>>

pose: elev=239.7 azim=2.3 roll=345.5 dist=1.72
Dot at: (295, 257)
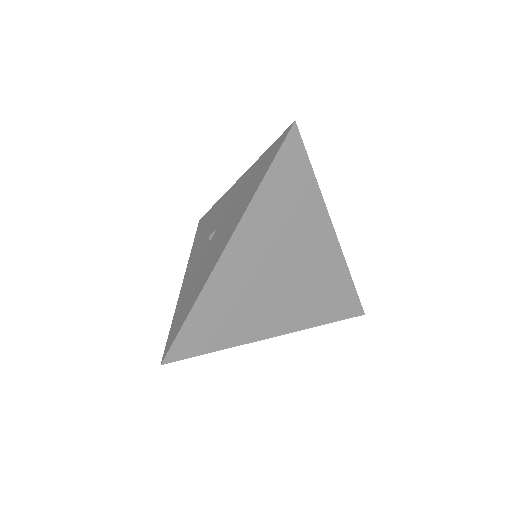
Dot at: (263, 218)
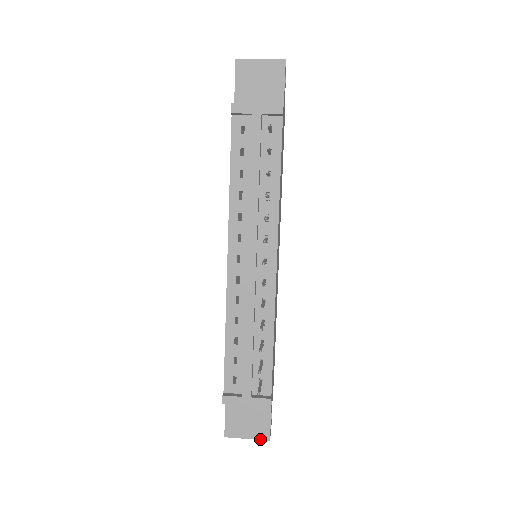
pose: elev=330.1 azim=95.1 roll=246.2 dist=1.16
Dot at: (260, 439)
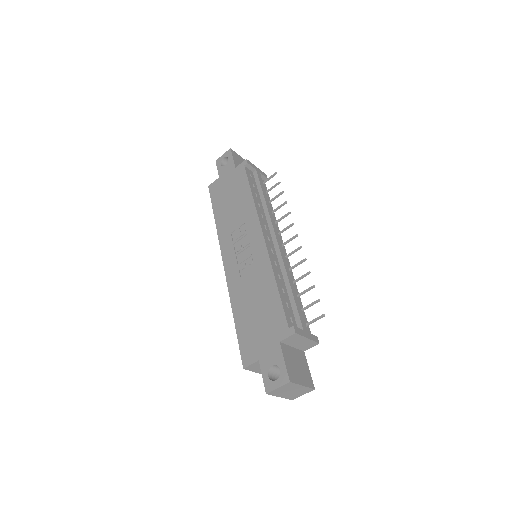
Dot at: (310, 387)
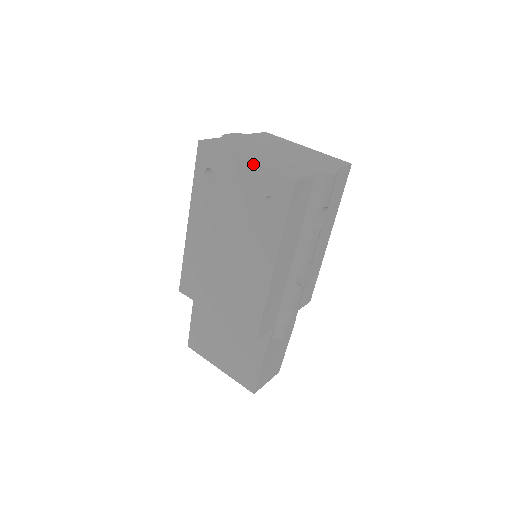
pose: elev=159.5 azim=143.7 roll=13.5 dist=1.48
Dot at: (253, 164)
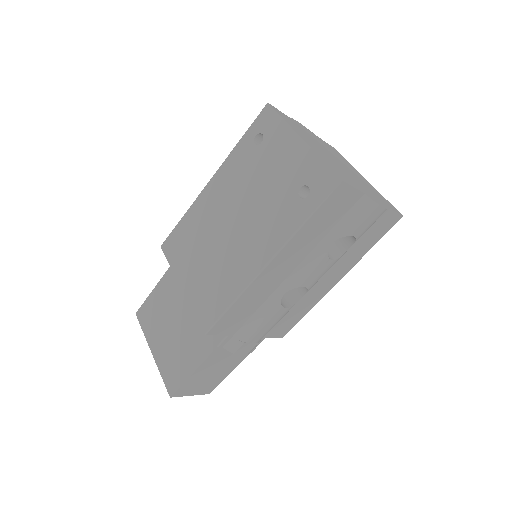
Dot at: (309, 146)
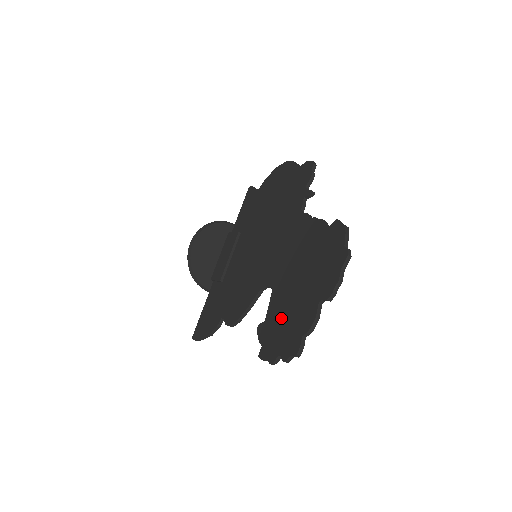
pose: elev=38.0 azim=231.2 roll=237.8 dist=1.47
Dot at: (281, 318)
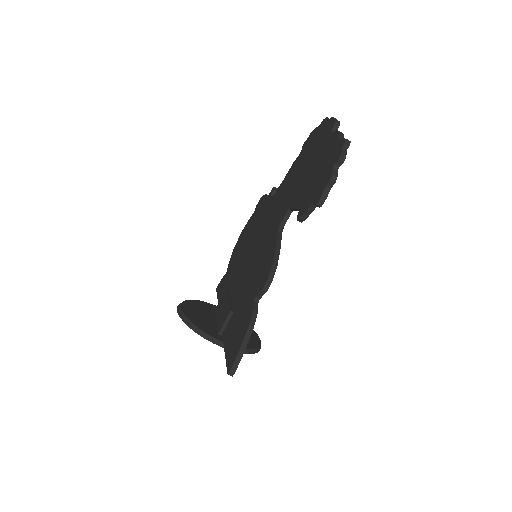
Dot at: (312, 181)
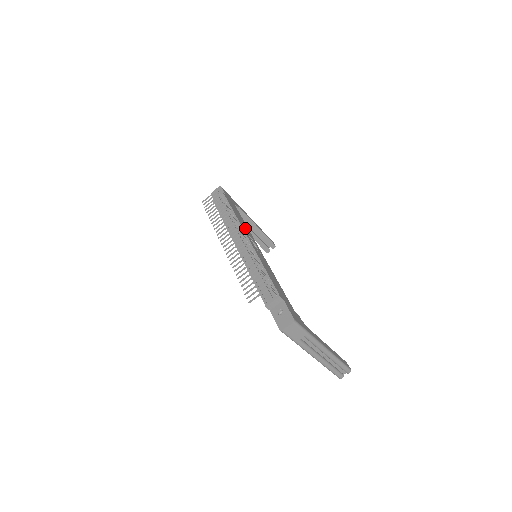
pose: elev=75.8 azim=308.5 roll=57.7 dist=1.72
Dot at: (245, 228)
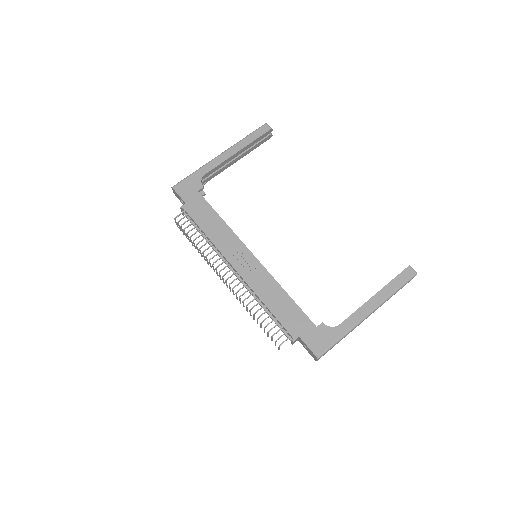
Dot at: (225, 242)
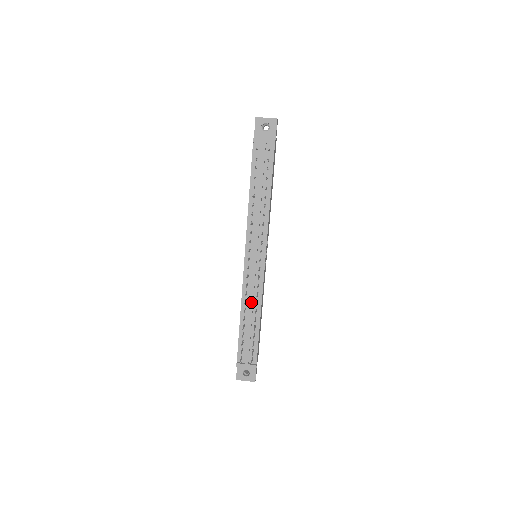
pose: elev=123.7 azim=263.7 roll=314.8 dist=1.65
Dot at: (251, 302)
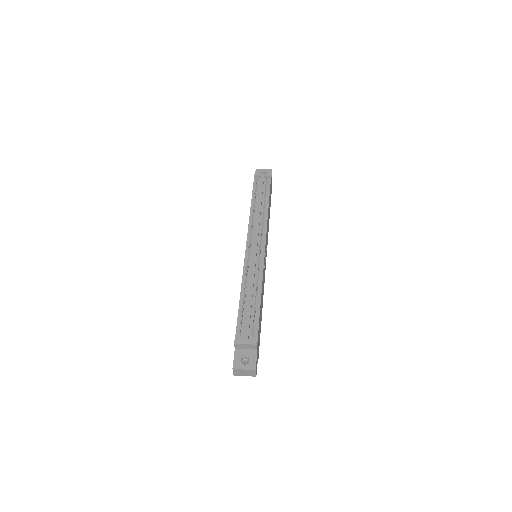
Dot at: (252, 280)
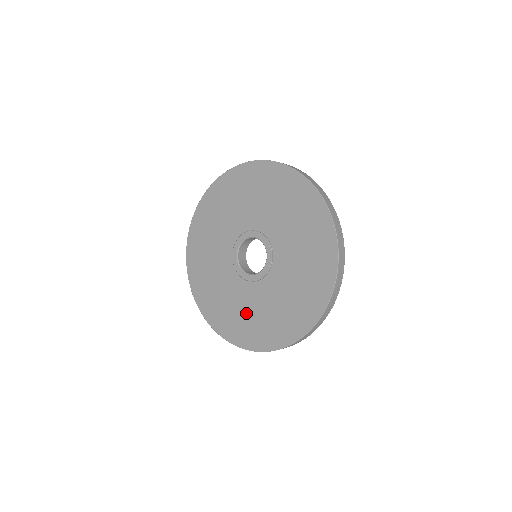
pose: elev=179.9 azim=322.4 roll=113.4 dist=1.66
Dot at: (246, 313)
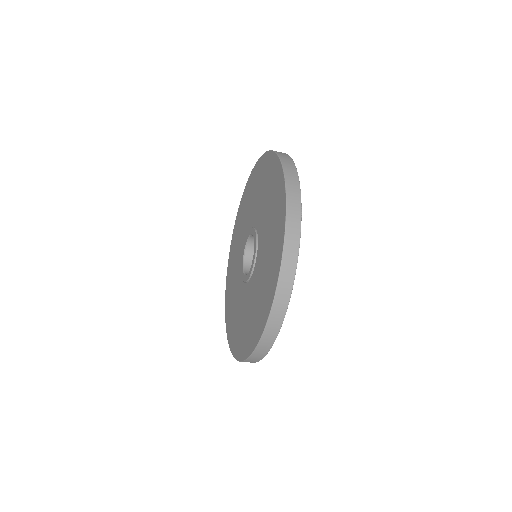
Dot at: (263, 277)
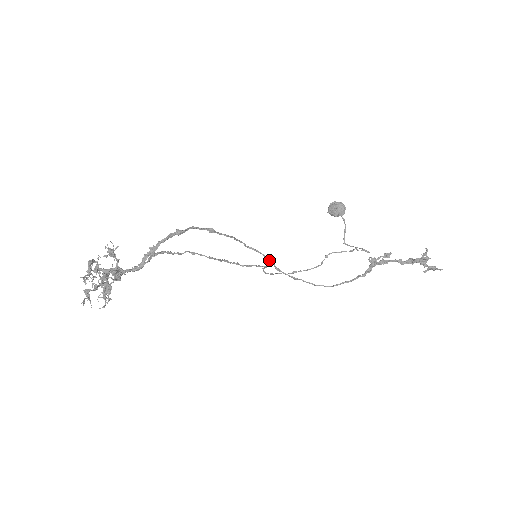
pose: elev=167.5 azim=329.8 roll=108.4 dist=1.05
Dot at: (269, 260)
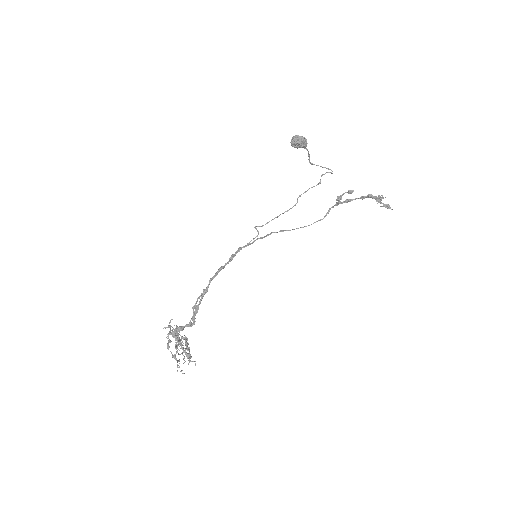
Dot at: occluded
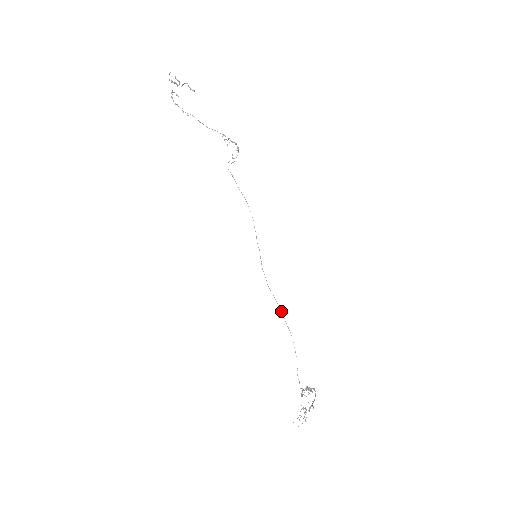
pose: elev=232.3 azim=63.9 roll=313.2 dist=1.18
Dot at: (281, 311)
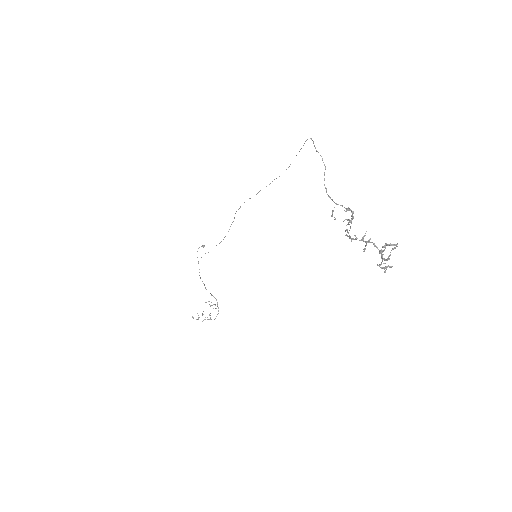
Dot at: occluded
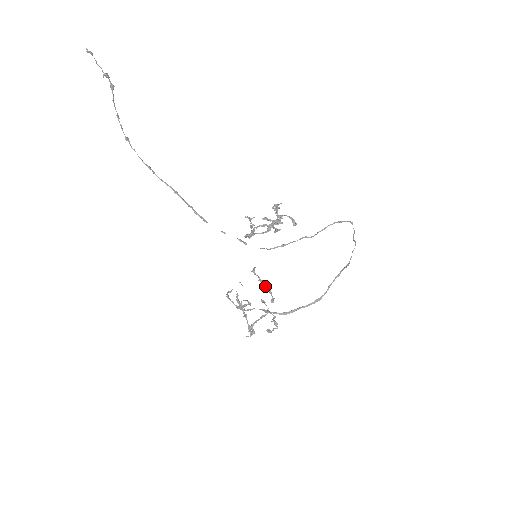
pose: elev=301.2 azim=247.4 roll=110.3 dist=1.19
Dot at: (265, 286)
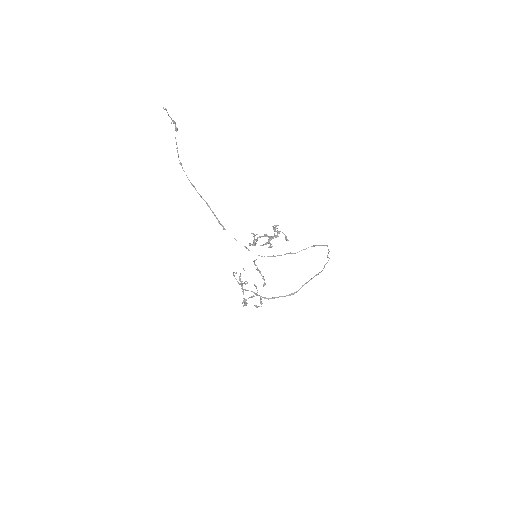
Dot at: (261, 274)
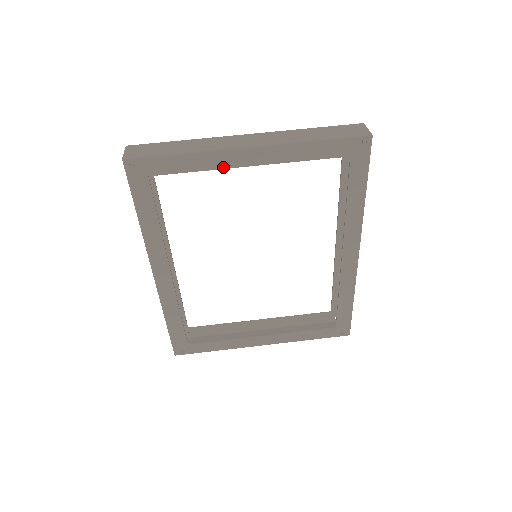
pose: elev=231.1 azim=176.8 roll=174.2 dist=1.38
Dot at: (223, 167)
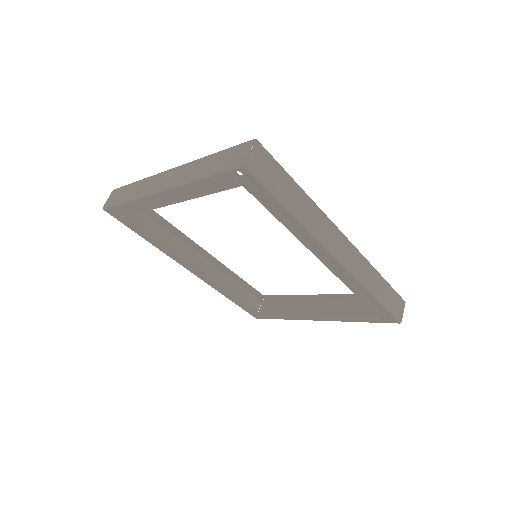
Dot at: (158, 206)
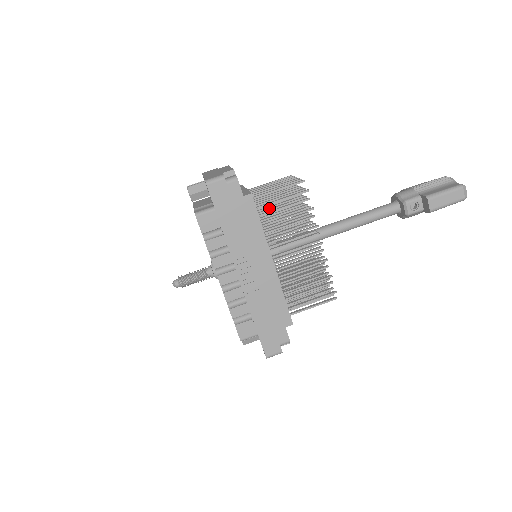
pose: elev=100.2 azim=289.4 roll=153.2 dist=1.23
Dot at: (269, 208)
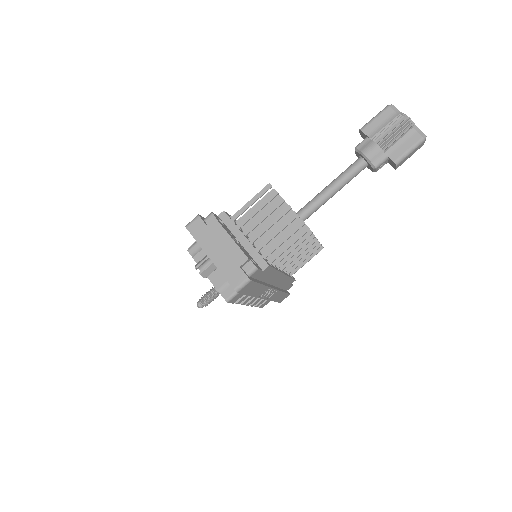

<<

Reproduce all of the lines above character for character, omitting the pictures.

◆ Result of the task ◆
pose: elev=239.7 azim=2.3 roll=345.5 dist=1.72
Dot at: (295, 257)
Dot at: (263, 218)
pose: elev=330.1 azim=95.1 roll=246.2 dist=1.16
Dot at: (260, 439)
Dot at: (310, 387)
pose: elev=159.5 azim=143.7 roll=13.5 dist=1.48
Dot at: (253, 164)
Dot at: (309, 146)
pose: elev=38.0 azim=231.2 roll=237.8 dist=1.47
Dot at: (281, 318)
Dot at: (312, 181)
pose: elev=75.8 azim=308.5 roll=57.7 dist=1.72
Dot at: (245, 228)
Dot at: (225, 242)
pose: elev=123.7 azim=263.7 roll=314.8 dist=1.65
Dot at: (251, 302)
Dot at: (252, 280)
pose: elev=179.9 azim=322.4 roll=113.4 dist=1.66
Dot at: (246, 313)
Dot at: (263, 277)
pose: elev=167.5 azim=329.8 roll=108.4 dist=1.05
Dot at: (269, 260)
Dot at: occluded
pose: elev=232.3 azim=63.9 roll=313.2 dist=1.18
Dot at: (281, 311)
Dot at: occluded
pose: elev=301.2 azim=247.4 roll=110.3 dist=1.19
Dot at: (265, 286)
Dot at: (261, 274)
pose: elev=231.1 azim=176.8 roll=174.2 dist=1.38
Dot at: (223, 167)
Dot at: (158, 206)
pose: elev=100.2 azim=289.4 roll=153.2 dist=1.23
Dot at: (269, 208)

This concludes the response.